From trivia nights to book clubs, online social events can be a great excuse to bring students together for relationship-building and a little bit of fun, too! UT for Me – Powered by Dell Scholars, which offers support services for Pell-eligible students at the University of Texas at Austin, recently hosted a virtual Halloween Hangout, with a costume contest, a round of the online game Among Us, and a guest tarot card reader. Along with a creative theme, a compelling guest speaker and the chance to win prizes are always a great draw for virtual events.
These events are more than a good time – they help students feel like part of a community. Consider opportunities to break out events by college, location, or areas of interest so that students can meet in smaller groups, exchange information, and build lasting relationships.
Offering practical advice and support
Beyond social events, the virtual setting offers convenience for busy students to tune into educational seminars and coaching sessions. Program advisors or guest speakers can address topics such as managing personal finances, navigating FAFSA renewals, and tips for staying organized, lessons that continue to deliver value for college students year after year.

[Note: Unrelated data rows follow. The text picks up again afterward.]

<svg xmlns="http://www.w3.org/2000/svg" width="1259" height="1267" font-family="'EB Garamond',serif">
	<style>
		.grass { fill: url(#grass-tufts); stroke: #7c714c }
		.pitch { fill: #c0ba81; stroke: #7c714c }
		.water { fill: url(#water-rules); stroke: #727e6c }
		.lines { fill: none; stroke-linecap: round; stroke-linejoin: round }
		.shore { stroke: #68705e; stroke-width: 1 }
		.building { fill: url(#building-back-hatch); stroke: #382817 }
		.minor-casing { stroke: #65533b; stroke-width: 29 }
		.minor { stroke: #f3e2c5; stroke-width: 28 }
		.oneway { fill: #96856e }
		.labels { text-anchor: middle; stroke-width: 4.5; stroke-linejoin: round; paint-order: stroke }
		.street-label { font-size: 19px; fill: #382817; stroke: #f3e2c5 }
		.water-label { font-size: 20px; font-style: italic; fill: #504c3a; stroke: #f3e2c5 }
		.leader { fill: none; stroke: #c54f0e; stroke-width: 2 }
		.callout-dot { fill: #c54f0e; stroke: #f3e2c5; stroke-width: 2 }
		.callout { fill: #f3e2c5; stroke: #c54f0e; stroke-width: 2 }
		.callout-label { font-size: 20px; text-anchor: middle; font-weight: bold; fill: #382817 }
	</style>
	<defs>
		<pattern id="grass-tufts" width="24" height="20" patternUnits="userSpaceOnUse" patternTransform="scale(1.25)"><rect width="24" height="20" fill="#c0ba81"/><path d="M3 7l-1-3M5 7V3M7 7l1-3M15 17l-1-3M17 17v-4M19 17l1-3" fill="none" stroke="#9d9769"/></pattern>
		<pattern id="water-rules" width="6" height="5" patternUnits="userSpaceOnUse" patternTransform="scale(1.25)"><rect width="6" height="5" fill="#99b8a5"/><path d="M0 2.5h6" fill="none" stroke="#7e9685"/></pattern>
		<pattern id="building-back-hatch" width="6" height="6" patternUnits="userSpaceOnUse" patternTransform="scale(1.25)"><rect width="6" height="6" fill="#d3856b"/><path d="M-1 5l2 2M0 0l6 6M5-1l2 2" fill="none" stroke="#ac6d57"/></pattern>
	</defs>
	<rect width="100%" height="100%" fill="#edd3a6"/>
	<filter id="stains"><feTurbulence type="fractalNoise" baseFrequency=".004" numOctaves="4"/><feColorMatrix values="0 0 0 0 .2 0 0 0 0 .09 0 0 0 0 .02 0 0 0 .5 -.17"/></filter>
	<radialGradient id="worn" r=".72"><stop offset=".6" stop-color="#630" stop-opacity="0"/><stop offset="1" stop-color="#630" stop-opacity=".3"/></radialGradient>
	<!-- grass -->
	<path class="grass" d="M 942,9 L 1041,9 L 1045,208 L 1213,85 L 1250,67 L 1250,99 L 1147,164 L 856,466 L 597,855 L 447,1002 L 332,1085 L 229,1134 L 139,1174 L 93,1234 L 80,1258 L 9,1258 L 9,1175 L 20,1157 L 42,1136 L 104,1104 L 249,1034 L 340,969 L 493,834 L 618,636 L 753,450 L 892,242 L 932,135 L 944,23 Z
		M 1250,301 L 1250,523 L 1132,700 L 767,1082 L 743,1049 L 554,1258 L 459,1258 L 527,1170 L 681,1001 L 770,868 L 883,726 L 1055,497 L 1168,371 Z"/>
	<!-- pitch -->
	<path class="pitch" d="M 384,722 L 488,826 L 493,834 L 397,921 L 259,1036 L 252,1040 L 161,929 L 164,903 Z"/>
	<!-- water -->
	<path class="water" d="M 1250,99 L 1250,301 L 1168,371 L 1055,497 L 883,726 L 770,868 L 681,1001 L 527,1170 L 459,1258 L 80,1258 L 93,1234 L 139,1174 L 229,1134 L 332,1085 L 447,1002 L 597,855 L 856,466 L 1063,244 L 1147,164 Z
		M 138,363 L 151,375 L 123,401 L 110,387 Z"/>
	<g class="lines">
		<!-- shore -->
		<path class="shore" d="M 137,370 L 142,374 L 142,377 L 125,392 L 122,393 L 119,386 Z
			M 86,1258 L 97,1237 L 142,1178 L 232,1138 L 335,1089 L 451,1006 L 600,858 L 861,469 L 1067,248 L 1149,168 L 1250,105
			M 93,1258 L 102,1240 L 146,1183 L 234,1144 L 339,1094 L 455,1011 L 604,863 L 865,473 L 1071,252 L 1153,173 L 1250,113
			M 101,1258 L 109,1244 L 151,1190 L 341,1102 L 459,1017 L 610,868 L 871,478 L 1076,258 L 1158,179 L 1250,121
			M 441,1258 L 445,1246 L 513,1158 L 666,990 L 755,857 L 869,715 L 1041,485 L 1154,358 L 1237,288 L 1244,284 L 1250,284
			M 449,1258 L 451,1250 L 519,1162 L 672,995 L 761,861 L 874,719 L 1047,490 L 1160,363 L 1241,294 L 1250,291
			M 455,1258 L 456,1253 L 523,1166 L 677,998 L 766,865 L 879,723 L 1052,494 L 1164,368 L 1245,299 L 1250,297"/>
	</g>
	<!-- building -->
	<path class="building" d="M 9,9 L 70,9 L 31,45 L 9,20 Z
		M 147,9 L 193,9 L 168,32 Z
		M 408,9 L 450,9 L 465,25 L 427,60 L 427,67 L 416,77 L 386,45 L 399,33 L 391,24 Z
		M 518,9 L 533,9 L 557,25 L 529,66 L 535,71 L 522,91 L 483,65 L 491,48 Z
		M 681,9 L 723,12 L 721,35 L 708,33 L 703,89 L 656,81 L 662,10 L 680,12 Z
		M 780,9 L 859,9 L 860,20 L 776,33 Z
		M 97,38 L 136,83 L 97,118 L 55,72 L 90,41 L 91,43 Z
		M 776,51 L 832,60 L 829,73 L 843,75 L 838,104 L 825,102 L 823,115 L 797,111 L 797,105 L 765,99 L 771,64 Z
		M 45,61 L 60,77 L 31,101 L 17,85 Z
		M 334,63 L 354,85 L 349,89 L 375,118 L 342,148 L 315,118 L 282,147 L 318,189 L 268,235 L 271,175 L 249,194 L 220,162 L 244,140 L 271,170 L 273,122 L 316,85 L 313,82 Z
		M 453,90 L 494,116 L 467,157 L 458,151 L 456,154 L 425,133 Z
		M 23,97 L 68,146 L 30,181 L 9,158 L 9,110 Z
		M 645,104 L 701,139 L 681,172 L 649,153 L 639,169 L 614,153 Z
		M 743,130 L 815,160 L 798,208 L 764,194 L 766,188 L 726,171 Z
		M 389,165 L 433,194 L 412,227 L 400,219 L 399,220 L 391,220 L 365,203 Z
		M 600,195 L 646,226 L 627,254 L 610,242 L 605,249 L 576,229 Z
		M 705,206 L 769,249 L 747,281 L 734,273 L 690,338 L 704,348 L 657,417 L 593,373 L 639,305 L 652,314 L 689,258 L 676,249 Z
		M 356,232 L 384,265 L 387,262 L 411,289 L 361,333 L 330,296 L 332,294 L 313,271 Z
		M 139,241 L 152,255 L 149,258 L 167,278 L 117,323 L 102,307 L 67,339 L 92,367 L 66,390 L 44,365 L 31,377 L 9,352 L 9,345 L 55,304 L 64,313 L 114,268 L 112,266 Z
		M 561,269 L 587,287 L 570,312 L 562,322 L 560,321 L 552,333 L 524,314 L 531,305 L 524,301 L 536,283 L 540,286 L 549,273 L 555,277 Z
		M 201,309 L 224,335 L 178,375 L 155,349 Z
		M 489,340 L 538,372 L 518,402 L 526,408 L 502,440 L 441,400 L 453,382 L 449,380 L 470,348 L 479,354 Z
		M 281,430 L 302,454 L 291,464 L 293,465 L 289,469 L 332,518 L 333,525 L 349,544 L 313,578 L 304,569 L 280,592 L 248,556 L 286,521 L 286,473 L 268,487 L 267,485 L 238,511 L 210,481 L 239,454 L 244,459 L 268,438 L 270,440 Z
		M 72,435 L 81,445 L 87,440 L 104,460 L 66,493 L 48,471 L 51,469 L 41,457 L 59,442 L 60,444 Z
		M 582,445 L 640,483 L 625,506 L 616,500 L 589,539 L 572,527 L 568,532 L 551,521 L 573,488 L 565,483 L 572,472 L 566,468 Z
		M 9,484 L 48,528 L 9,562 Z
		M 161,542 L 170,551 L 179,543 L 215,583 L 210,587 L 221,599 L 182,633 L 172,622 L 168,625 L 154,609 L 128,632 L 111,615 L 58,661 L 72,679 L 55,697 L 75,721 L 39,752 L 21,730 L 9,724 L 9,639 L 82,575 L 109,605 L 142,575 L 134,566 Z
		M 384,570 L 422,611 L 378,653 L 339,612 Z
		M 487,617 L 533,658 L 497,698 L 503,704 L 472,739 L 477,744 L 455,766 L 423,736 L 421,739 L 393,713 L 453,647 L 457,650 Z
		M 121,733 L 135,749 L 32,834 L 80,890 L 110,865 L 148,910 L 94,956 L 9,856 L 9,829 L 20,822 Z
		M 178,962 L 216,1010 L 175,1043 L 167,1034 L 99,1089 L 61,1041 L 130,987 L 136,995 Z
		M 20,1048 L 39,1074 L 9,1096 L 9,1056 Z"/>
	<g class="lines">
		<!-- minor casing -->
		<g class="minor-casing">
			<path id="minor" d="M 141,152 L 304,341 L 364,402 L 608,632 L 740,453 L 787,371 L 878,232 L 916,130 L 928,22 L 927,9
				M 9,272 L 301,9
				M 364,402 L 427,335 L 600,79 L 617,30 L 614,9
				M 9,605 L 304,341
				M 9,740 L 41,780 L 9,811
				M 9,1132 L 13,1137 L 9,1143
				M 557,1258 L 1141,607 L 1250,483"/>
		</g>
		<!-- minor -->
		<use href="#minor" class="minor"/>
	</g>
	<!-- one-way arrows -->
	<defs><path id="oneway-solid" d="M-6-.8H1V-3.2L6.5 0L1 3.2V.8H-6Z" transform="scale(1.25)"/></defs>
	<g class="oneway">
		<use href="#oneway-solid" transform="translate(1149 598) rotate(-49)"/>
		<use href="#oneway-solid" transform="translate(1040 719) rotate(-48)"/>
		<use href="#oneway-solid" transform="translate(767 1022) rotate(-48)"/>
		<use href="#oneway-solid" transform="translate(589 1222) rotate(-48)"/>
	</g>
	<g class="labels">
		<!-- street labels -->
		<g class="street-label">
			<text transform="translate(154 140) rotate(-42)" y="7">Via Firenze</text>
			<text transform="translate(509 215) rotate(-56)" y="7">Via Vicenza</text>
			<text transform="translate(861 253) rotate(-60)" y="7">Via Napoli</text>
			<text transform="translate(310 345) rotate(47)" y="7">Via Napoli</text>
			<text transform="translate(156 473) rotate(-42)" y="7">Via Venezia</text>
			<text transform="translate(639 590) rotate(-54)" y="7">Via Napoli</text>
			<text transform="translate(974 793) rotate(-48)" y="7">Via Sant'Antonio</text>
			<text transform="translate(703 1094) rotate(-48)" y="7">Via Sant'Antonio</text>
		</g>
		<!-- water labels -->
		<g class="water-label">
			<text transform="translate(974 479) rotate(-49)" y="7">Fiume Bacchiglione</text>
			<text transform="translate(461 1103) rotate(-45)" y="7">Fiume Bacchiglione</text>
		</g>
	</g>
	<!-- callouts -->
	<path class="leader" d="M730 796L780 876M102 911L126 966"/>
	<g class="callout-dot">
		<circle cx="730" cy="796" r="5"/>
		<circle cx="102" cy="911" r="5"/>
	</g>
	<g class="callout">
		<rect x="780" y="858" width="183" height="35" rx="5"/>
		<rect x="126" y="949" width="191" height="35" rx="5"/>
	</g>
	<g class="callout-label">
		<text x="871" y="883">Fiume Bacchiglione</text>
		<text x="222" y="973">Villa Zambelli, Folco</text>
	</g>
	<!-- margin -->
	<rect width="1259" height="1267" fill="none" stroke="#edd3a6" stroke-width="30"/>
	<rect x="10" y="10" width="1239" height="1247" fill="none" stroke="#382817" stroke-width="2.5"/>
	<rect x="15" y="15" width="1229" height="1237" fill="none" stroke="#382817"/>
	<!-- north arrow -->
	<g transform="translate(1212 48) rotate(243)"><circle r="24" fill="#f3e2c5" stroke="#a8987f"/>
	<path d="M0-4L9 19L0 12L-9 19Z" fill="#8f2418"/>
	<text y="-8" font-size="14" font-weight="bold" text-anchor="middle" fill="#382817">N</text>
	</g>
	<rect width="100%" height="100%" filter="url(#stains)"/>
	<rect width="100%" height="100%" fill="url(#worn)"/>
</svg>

Remember to account for the unusual circumstances that students are facing this semester. Uplift Education, a public charter school network in Dallas-Ft. Worth, has organized virtual events around how to succeed in the online classroom, covering video conference features, etiquette in a virtual setting, and how to set up virtual backgrounds. Many students are also struggling with mental health in these trying times. Realizing their students were in need of additional support, the St. David’s Neal Kocurek Scholarship Program at St. David’s Foundation introduced virtual programming like mindfulness coaching, town hall meetings with a psychologist discussing mental health, and an onboarding session aiming to normalize anxiety.
If your program has an online community, like private Facebook page, be sure to monitor for potential webinar or event themes there. It’s also worth launching a survey or email request to hear directly from students on the topics they would like to see addressed.
Nurturing a relationship with your program
For college success advisors, one of the biggest challenges is being there when it matters most. Engaging students through online events will help them continue to build a relationship with the program – so they know exactly where to turn when they’re in need of support. Advisors may also consider hosting virtual office hours at the same time each week, so students know a reliable place to find you if they’ve got something top of mind.
Virtual events can also help maintain a sense of normalcy for your program. It may no longer be possible to get together for your annual holiday get-together, or your mid-semester student leadership training. But instead of cancelling altogether, consider shifting to a virtual format, so students can continue to rely on a familiar calendar of events.
Remember that just like many of us in the professional world, our students are experiencing Zoom fatigue. You may no longer be able to entice students with pizza and snacks, but consider the other incentives that could encourage their attendance, such as gift cards to Amazon or their campus bookstore.
Don’t underestimate what virtual events can achieve for your students. A strong support system, helpful resources, and a sense of community can go a long way towards safeguarding a student’s college journey, until we’re all able to be together again.